In the following code, I have one DataFrame with two rows and a series with two values.
I would like to set the Series values in the column of my DataFrame.
import pandas as pd
import numpy as np
df = pd.DataFrame(np.random.randn(2, 1), index=["one", "two"])
print(df)
s = pd.Series(np.random.randn(2), index=["four", "five"])
df.loc[:, 0] = s
print(df)
However, the Series and the Dataframe doesn’t have the same index. This results in NaNs in the Dataframe.
0
one NaN
two NaN
In order to have my values in the column, I can simply use the .values attribute of s.
df.loc[:, 0] = s.values
I would like to understand what is the logic behind getting NaNs when doing the former.
>Solution :
Before adding values to a Series/column, pandas aligns the indices.

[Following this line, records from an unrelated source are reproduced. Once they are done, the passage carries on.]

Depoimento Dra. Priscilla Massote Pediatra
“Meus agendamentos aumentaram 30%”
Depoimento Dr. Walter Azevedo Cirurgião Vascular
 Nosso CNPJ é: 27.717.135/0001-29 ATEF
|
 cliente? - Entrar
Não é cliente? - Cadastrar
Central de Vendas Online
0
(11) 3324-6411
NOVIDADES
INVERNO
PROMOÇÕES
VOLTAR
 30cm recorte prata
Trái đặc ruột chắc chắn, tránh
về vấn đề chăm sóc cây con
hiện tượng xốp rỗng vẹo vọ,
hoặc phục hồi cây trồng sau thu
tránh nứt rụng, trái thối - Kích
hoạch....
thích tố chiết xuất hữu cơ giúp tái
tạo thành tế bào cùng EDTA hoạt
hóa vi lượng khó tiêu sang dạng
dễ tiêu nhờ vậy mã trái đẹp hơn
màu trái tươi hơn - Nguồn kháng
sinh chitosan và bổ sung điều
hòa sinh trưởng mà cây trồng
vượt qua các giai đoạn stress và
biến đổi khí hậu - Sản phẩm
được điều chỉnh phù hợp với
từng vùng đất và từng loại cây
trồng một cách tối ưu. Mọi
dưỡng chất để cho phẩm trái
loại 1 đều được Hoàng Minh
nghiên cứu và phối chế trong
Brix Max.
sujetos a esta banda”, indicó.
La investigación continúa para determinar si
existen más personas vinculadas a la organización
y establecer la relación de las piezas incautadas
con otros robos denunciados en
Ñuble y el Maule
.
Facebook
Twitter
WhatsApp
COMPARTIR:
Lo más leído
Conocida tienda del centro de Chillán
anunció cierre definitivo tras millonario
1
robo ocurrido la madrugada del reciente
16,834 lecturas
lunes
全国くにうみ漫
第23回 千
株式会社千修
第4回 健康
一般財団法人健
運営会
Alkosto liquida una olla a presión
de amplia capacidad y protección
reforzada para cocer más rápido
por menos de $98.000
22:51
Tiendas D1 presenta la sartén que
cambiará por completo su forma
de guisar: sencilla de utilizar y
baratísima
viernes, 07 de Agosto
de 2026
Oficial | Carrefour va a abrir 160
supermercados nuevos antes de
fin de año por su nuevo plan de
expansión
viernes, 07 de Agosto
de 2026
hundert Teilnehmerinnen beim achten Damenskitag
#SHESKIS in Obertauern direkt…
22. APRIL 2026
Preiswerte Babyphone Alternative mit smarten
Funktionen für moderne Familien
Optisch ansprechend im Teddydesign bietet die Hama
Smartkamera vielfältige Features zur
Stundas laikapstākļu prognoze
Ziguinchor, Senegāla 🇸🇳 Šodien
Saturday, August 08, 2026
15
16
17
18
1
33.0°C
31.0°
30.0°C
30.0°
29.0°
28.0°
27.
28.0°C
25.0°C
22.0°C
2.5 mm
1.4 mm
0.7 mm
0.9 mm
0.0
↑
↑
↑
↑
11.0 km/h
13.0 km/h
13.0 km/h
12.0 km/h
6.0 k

This enables you to assign data when indices are missing or not in the same order.
For example:
df = pd.DataFrame(np.random.randn(2, 1), index=["one", "two"])

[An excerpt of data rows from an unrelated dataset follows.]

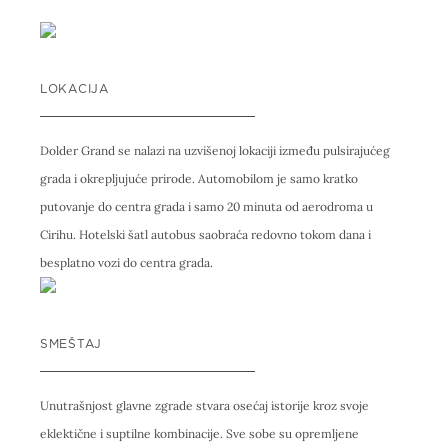
LOKACIJA
Dolder Grand se nalazi na uzvišenoj lokaciji između pulsirajućeg
grada i okrepljujuće prirode. Automobilom je samo kratko
putovanje do centra grada i samo 20 minuta od aerodroma u
Cirihu. Hotelski šatl autobus saobraća redovno tokom dana i
besplatno vozi do centra grada.
SMEŠTAJ
Unutrašnjost glavne zgrade stvara osećaj istorije kroz svoje
eklektične i suptilne kombinacije. Sve sobe su opremljene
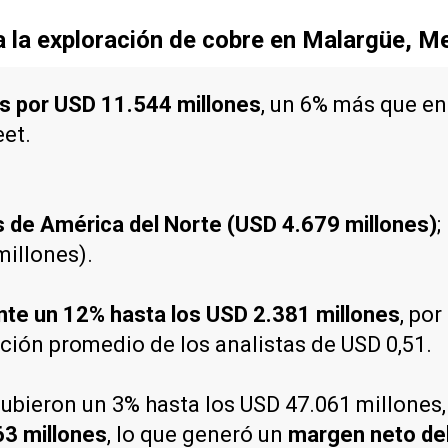
a la exploración de cobre en Malargüe, 
s por USD 11.544 millones
, un 6% más que en
eet.
 de América del Norte (USD 4.679 millones)
;
millones).
ente un 12% hasta los USD 2.381 millones
, por
ación promedio de los analistas de USD 0,51.
 subieron un 3% hasta los USD 47.061 millones
63 millones
, lo que generó un
margen neto de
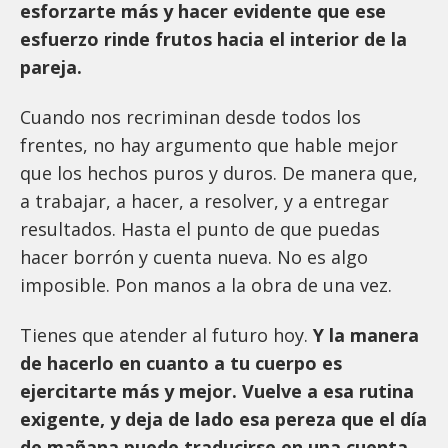
esforzarte más y hacer evidente que ese
esfuerzo rinde frutos hacia el interior de la
pareja.
Cuando nos recriminan desde todos los
frentes, no hay argumento que hable mejor
que los hechos puros y duros. De manera que,
a trabajar, a hacer, a resolver, y a entregar
resultados. Hasta el punto de que puedas
hacer borrón y cuenta nueva. No es algo
imposible. Pon manos a la obra de una vez.
Tienes que atender al futuro hoy.
Y la manera
de hacerlo en cuanto a tu cuerpo es
ejercitarte más y mejor. Vuelve a esa rutina
exigente, y deja de lado esa pereza que el día
de mañana puede traducirse en una cuenta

s = pd.Series([2, 1], index=["two", "one"]) # notice the different order
df.loc[:, 0] = s
print(df)
0
one 1
two 2
You can check what should happen using reindex:
s = pd.Series(np.random.randn(2), index=["four", "five"])
s.reindex(df.index)
one NaN
two NaN
dtype: float64
Using values/to_numpy(), this converts the Series to numpy array and reindexing is no longer performed.